*** Begin section ***

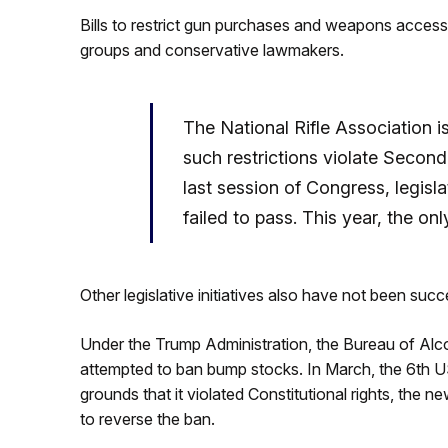
Bills to restrict gun purchases and weapons access
groups and conservative lawmakers.
The National Rifle Association 
such restrictions violate Secon
last session of Congress, legisl
failed to pass. This year, the o
Other legislative initiatives also have not been succ
Under the Trump Administration, the Bureau of Al
attempted to ban bump stocks. In March, the 6th U
grounds that it violated Constitutional rights, th
to reverse the ban.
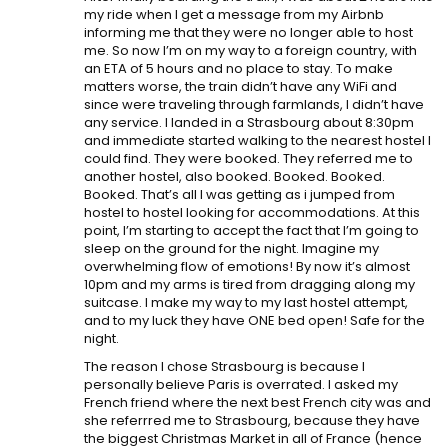
my ride when I get a message from my Airbnb
informing me that they were no longer able to host
me. So now I’m on my way to a foreign country, with
an ETA of 5 hours and no place to stay. To make
matters worse, the train didn’t have any WiFi and
since were traveling through farmlands, I didn’t have
any service. I landed in a Strasbourg about 8:30pm
and immediate started walking to the nearest hostel I
could find. They were booked. They referred me to
another hostel, also booked. Booked. Booked.
Booked. That’s all I was getting as i jumped from
hostel to hostel looking for accommodations. At this
point, I’m starting to accept the fact that I’m going to
sleep on the ground for the night. Imagine my
overwhelming flow of emotions! By now it’s almost
10pm and my arms is tired from dragging along my
suitcase. I make my way to my last hostel attempt,
and to my luck they have ONE bed open! Safe for the
night.
The reason I chose Strasbourg is because I
personally believe Paris is overrated. I asked my
French friend where the next best French city was and
she referrred me to Strasbourg, because they have
the biggest Christmas Market in all of France (hence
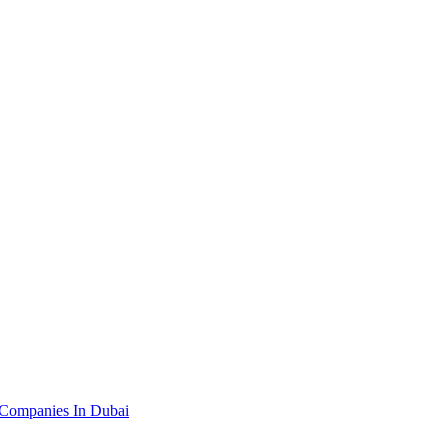
 Companies In Dubai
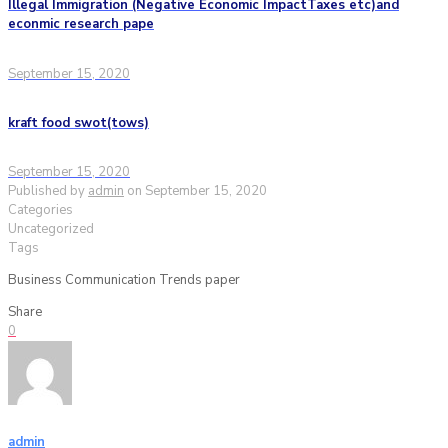
Illegal Immigration (Negative Economic ImpactTaxes etc)and
econmic research pape
September 15, 2020
kraft food swot(tows)
September 15, 2020
Published by
admin
on
September 15, 2020
Categories
Uncategorized
Tags
Business Communication Trends paper
Share
0
admin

*** End section ***

(Assignment) How many lines in the entries contain the string "from"? Case counts, so match capital and lowercase letters exactly, and reply with the number alone.

(Output for this task) 3